Brand rested his hands on his knees mere feet from his third kill, catching his breath and gathering strength as hope flared within him.

They could do it. They could win.

“Brand!”

Face twisted in terror, Luna shot one of her taloned whips past his head, a wave of his hair caught in its current.

He spun around as she hauled back, her body bowing with effort.

A dreadwyrm had snuck up behind them from a tight alley and was rearing back, arched and towering a dozen stories above him with her magical weapon embedded in its eye socket.

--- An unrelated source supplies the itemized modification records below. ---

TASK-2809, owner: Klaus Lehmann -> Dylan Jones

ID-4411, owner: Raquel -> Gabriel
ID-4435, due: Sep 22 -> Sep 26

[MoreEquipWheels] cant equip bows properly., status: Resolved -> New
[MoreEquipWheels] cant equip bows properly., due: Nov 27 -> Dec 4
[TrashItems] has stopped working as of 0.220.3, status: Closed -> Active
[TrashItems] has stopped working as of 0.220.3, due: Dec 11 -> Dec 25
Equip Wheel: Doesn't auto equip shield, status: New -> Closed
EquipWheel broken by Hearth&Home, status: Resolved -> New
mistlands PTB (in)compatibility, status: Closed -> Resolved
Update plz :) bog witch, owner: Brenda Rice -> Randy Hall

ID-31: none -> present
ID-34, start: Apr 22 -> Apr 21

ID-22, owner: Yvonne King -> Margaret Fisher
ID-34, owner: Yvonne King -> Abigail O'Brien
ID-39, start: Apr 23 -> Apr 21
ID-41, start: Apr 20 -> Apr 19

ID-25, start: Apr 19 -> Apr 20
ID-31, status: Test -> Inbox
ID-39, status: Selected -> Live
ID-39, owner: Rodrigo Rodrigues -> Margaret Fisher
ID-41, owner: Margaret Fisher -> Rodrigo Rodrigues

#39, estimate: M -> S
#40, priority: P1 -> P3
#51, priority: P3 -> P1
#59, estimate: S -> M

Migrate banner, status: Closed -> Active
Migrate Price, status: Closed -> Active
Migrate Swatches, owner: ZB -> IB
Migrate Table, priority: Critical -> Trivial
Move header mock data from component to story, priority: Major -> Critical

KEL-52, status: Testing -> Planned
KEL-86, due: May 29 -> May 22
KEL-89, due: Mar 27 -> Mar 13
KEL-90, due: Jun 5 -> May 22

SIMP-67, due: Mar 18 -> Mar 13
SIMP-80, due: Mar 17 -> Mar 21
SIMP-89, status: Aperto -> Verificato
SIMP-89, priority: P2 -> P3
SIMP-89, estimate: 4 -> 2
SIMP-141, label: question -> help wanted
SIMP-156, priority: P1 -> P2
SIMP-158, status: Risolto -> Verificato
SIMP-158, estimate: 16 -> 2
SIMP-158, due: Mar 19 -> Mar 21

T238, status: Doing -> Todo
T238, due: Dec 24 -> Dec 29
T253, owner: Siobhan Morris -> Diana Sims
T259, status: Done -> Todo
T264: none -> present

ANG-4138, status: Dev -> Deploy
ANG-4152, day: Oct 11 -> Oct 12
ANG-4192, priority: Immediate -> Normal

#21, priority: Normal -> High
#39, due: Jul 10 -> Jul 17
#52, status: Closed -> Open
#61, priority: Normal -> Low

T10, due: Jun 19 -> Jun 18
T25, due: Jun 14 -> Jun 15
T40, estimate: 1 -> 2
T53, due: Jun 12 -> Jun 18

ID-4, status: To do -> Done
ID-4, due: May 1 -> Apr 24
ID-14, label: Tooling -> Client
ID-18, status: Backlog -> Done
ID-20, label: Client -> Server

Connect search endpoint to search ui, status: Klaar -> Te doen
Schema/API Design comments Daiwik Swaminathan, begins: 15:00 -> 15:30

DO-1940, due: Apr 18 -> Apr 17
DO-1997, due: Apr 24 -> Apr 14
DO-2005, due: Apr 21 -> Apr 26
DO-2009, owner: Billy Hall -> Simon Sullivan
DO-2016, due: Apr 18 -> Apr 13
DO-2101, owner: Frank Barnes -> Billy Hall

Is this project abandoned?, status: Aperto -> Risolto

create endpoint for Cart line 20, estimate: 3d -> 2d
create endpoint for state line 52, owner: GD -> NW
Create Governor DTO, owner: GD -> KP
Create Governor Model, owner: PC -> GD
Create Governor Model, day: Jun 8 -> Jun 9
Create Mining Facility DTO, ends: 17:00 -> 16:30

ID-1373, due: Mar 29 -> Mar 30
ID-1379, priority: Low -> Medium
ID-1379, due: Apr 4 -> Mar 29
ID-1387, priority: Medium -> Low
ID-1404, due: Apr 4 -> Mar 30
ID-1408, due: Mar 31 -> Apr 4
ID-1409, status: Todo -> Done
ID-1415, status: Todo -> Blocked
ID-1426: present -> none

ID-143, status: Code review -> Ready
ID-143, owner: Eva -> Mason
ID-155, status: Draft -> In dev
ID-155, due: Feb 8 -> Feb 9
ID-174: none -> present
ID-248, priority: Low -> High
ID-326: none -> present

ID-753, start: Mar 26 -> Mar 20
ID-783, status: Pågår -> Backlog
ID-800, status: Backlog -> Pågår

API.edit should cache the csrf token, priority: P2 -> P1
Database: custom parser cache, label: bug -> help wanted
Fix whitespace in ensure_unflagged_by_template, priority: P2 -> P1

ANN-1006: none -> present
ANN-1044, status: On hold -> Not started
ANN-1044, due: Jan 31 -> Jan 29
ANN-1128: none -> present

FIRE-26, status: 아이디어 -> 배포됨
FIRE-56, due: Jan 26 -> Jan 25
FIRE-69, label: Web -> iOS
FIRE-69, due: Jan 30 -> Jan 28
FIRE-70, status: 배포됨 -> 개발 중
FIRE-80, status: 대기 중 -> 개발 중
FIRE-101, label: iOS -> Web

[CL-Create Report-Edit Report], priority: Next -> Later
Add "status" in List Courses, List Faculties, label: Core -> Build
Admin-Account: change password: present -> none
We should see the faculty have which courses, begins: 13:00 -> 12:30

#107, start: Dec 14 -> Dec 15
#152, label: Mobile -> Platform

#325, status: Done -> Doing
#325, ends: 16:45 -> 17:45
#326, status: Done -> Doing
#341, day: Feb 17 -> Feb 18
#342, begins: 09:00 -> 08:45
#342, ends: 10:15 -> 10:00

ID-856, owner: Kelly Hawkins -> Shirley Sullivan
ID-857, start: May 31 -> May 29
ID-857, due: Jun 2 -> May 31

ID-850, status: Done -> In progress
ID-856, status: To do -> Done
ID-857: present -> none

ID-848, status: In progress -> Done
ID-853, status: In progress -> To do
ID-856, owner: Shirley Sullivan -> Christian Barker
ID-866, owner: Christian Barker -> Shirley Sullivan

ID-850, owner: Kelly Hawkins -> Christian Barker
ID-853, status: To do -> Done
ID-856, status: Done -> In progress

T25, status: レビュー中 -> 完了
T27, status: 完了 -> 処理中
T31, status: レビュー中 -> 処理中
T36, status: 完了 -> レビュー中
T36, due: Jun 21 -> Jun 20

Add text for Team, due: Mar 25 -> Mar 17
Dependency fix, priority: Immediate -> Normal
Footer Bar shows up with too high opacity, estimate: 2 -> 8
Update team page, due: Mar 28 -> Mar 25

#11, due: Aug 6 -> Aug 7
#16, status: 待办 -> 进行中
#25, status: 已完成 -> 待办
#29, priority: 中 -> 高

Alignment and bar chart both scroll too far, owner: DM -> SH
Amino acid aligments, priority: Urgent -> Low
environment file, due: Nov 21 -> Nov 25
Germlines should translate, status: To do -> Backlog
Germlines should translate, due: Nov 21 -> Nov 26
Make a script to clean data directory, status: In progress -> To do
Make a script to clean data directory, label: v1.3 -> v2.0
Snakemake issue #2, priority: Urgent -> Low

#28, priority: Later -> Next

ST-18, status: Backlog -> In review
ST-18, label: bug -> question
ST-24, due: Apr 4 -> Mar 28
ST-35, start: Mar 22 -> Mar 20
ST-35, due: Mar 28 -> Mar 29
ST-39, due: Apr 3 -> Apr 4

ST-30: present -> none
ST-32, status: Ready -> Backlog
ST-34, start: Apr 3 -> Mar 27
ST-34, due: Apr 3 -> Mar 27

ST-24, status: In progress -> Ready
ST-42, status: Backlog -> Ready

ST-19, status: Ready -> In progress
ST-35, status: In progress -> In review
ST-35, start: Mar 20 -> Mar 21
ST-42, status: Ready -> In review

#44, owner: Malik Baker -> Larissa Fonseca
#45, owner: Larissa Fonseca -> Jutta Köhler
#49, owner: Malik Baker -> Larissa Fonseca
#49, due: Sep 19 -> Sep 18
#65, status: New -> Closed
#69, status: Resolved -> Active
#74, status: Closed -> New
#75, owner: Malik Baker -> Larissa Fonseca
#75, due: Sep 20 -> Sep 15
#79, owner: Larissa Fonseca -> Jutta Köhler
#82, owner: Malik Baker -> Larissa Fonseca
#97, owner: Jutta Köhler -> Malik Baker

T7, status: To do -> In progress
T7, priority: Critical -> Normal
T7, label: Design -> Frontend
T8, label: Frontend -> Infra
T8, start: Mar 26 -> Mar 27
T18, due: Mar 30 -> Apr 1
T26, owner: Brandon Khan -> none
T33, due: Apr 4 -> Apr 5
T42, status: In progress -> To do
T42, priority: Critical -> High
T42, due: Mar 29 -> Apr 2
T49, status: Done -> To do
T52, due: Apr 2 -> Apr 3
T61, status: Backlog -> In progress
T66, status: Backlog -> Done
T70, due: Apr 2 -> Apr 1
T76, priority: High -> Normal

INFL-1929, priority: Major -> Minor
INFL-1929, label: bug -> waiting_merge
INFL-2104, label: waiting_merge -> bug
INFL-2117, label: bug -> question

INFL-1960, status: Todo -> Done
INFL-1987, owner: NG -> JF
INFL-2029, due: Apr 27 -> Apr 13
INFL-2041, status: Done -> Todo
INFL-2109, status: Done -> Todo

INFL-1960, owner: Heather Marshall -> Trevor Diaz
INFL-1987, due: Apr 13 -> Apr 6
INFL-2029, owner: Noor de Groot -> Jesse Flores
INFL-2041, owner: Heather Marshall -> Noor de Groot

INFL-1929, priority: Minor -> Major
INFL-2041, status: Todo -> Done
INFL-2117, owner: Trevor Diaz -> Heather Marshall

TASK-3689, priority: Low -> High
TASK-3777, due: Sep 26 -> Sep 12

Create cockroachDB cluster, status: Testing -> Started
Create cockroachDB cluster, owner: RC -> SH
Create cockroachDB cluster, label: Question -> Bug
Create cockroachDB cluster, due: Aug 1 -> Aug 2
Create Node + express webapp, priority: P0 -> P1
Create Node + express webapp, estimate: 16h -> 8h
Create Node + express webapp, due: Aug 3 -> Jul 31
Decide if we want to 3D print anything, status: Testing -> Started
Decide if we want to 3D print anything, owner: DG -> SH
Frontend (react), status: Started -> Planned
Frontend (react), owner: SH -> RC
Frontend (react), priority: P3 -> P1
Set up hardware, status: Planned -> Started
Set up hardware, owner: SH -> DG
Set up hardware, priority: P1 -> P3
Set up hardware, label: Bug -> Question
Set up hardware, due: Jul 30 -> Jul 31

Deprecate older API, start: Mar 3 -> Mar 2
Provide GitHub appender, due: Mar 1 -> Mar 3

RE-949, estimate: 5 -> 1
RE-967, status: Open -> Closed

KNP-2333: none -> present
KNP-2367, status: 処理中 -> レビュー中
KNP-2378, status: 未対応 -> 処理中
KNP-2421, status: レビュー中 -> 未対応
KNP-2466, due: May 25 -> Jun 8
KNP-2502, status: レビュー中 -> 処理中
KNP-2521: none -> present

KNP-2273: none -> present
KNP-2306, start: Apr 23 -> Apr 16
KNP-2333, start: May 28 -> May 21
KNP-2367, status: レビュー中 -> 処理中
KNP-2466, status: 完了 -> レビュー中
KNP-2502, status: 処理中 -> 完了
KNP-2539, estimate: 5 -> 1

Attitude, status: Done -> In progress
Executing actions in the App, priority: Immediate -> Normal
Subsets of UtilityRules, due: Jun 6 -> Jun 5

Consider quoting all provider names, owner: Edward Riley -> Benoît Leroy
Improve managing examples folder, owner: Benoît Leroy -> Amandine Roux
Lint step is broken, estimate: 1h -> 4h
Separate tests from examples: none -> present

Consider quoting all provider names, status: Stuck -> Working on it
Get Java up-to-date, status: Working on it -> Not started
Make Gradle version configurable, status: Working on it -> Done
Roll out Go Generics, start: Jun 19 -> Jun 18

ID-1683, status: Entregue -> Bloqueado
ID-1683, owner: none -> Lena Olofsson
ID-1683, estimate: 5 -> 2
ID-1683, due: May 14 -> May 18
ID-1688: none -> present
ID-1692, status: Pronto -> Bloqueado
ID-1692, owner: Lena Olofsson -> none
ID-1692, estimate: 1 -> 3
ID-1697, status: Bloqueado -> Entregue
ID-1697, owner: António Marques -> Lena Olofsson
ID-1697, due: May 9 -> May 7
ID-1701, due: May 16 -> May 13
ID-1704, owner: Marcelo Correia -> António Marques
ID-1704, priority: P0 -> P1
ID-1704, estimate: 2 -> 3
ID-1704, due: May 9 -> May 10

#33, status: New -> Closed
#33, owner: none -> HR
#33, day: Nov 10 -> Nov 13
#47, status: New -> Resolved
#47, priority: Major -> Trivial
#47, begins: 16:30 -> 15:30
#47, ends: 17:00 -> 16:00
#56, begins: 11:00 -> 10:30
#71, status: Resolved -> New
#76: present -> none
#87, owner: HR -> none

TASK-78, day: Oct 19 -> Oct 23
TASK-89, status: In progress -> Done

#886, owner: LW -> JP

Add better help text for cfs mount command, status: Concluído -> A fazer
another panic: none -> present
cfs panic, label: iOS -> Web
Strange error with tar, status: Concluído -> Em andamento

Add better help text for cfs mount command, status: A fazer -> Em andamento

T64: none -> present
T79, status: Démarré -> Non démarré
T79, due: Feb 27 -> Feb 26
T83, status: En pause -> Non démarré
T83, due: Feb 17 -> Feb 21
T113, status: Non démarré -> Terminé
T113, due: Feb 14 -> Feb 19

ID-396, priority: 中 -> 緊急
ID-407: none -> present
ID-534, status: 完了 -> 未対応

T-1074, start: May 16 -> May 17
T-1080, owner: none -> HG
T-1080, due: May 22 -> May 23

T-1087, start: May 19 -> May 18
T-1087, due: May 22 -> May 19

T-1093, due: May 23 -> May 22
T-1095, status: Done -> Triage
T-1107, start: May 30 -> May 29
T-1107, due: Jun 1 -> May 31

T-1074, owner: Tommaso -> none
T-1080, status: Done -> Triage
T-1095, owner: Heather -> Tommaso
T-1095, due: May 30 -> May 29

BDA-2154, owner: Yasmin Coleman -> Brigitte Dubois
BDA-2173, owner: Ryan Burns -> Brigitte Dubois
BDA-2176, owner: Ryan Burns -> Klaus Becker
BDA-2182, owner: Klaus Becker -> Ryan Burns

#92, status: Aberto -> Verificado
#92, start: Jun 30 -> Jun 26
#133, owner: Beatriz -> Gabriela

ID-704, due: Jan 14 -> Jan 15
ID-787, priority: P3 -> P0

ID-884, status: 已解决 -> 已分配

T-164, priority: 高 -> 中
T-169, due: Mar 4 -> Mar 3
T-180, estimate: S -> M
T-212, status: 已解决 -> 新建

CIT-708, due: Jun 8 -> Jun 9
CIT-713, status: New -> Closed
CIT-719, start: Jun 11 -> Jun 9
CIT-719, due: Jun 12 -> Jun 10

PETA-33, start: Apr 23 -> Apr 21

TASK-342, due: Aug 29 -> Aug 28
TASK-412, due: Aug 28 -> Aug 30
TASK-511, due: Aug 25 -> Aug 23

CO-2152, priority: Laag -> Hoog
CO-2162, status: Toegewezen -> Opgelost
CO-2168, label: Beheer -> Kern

He reached out to take the whip from her, but his fingers passed right through the glowing rope as if nothing was there.

Fuck.

“To me!”

Demons swarmed, stone blasting out from the alleyway structures to grab the serpent. At the same time, Brand went to his knees behind Luna, wrapping his arms around her and engulfing her tiny hands with his. He couldn’t touch her power, but he could touch her.

“Pull!”

She did, all her weight pressing into his chest as he pulled with her, trying to bring its head to the ground where he could reach it. Lips peeled back, a ripple of light surged from her hands and folded the rope in on itself, threads spinning out and back in around themselves.

The dreadwyrm shrieked, thrashing, trying to dislodge the talon. More stone and earth rose up like reaching hands, grasping and towing.

“Almost there, little moon. Again!”

Another heave, another ripple, another fold.

“Hedda!” His Second whirled around, grimacing as she manipulated the stone. “Take her!”

She was there in a blink, switching places with him and enveloping his mate’s body.

“With your life, Second.”

She gave a sharp nod, knowing what he meant—protect his mate at all costs.

Brand brandished his jagged talon and leapt into the air, closing the remaining distance between himself and the clamoring beast. With a roar, he brought that one down, too.

The damage was less that time, having learned their lesson thrice over.

Luna was slumped back in Hedda’s arms, gulping down hiccuping breaths. “I can’t believe I did that.”

Hedda chuckled. “I take partial credit.”

Brand gathered Luna to himself, giving Hedda a pointed look of thanks before he turned away and hugged his mate close. “You were incredible. Thank you. You might have saved my bloody life.”